Not withstanding the Green Party’s recent equivocation on its proposal for a basic income (the ‘citizen’s income’), the idea is gaining prominence.  It finds intellectual support from across the political spectrum, uniting social democrats with the followers of Milton Friedman.  Yet, for growth sceptics, the policy exposes a ‘trilemma’ at the heart of their macroeconomic vision: put simply, one can have capital accumulation (which is implied by the market coordination of production), greater equality and a healing ecology, but in a vision that holds economic growth irreconcilable with ecology one cannot have all three at the same time.

What is not always acknowledged is that for the basic income to fulfil the growth sceptic’s purpose it implies a maximum income as well.  This is because of the need for producers and financiers to maintain a profitable return on capital.  Where such a return cannot be realised by unequally dividing up the proceeds of economic growth, profit becomes a zero-sum game between employees and owners (as has been seen during the recent experiment in austerity).
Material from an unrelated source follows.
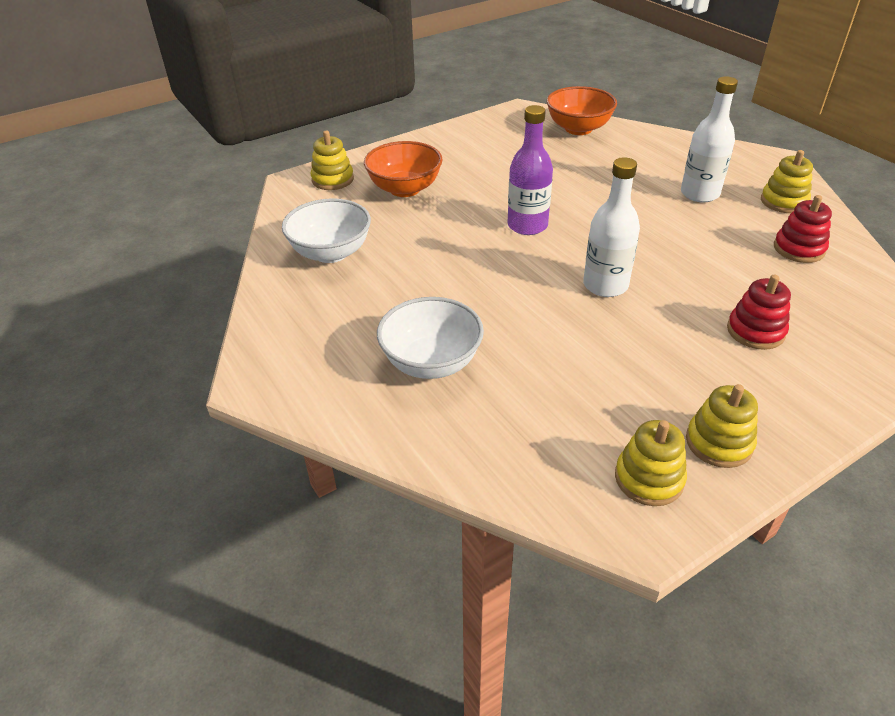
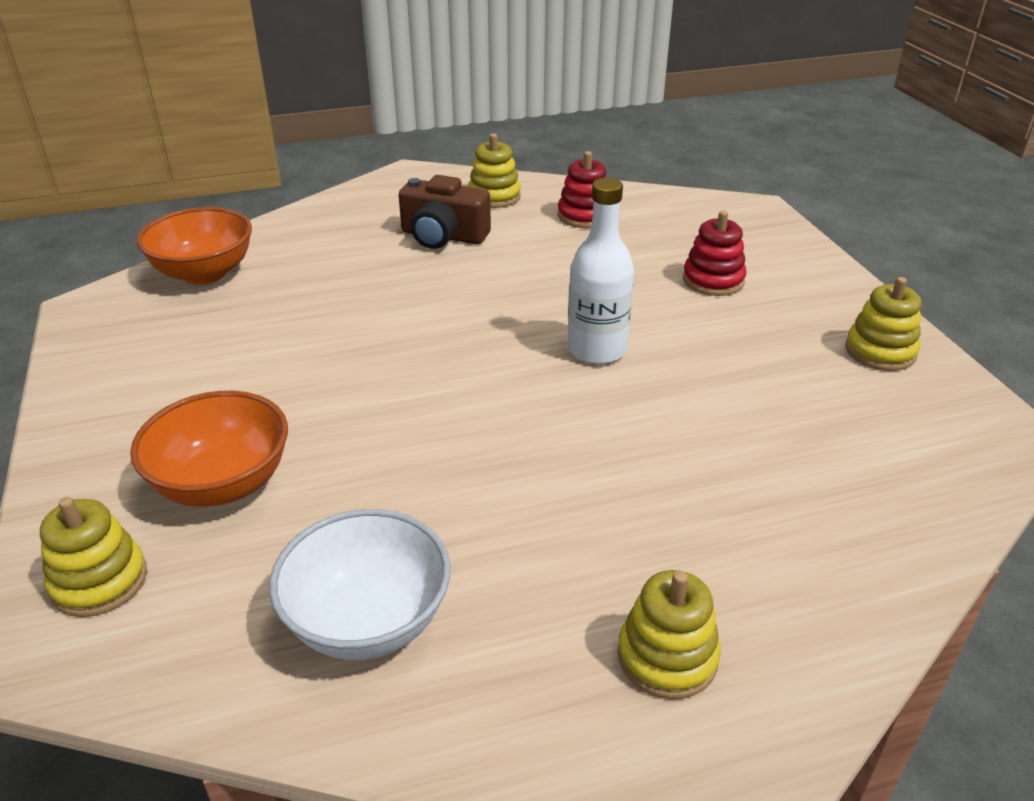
camera: 75 degrees left, 5 degrees down
(431, 362) = (716, 541): white bowl -> none
(527, 225) = (427, 378): purple bottle -> none
(649, 478) = (934, 409): yellow stacking toy -> yellow stacking toy (667, 657)
(699, 194) = (443, 236): white bottle -> brown camera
Insofar as this upwardly redistributive dynamic is not arrested, ecology is pursued at the expense of equality.  Indeed, the growing inequality between owners and employees would be paralleled by a new form of inequality: between those able to compete in increasingly competitive labour markets and the growing number of citizens for whom the basic income would be their only income.

Preventing such a dynamic requires a point in relation to the basic income above which the incomes of individuals and firms (whether derived from high-earning employment or from assets and investments) are redistributed.  Proponents maintain that the resulting ‘bounded inequality’ would still provide a sufficient incentive for the market coordination of production.  Leaving aside the plausibility of this claim, we should note that this apparent resolution of equality and ecology has come about at the expense of capital accumulation: there is no compounding rate of profit return on investments in this vision, simply a static higher income band for those able and willing to coordinate production.  In other words, this vision takes us into the terrain of a post-capitalist economy, a fact about which its academic advocates are coy and its nominal parliamentary advocates are yet to comment.
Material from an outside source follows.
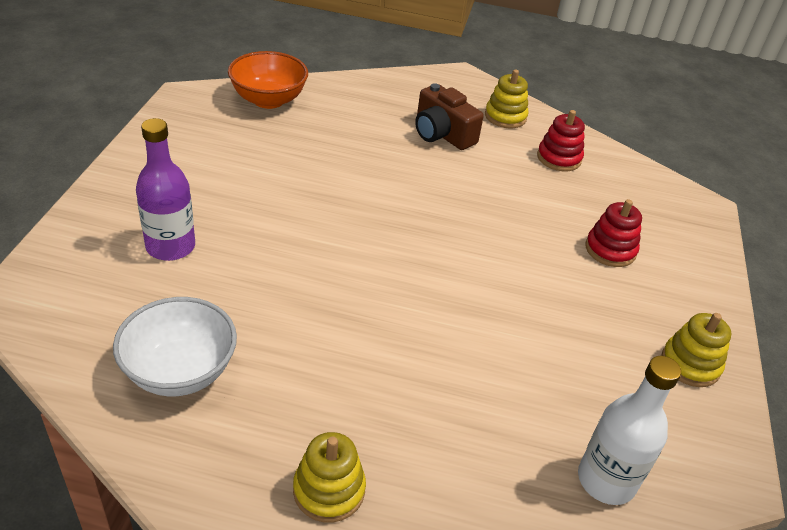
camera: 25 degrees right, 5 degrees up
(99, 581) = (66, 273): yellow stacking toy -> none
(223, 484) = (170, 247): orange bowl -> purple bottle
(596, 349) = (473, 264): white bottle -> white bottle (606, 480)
At this point a tempting manoeuvre for environmentalists is to endorse so-called ‘green growth’.  One might argue that supply-side reforms promoting ecologically benign forms of production could reconcile accumulation, greater equality and ecology by allowing owners and employees to take a more equal share of an expanding ‘green’ output.  Yet this is precisely the move that the growth sceptic cannot make.  Why not?  Because, if ecology is necessarily opposed to physical economic growth (and if GDP growth remains tightly coupled to physical resource usage), this is to pursue capital accumulation and equality at the expense of ecology.

It’s unlikely that the Green Party’s equivocating policy statements reflect this trilemma, yet there are certain parallels with the logic that it imposes on growth sceptics engaged in the formal political process.  To put it mildly, the rapid transition to a post-capitalist economy is an ambitious undertaking.  Yet, without such a transition, parties professing growth scepticism will eventually have to re-order their political priorities: either loosening their commitment to equality so as to privilege ecology and capital accumulation or, more likely, revising their growth scepticism.

Where does this leave the debate on equality for committed growth sceptics?  Like the architects of austerity, those implementing such an agenda would prioritise the interests of one class at the expense of another, but unlike austerity’s advocates they are unable to call this a temporary state of affairs.  The confrontation with powerful interests entailed by a resolution of the trilemma in favour of equality and ecology would, as Naomi Klein has recently underlined, surely require the mobilisation of a mass movement.  This is no doubt a tall order, but environmentalists are no strangers to such odds.  The promise of expanding leisure-time bound up in the notion of a basic income could be a very useful place to begin such a project.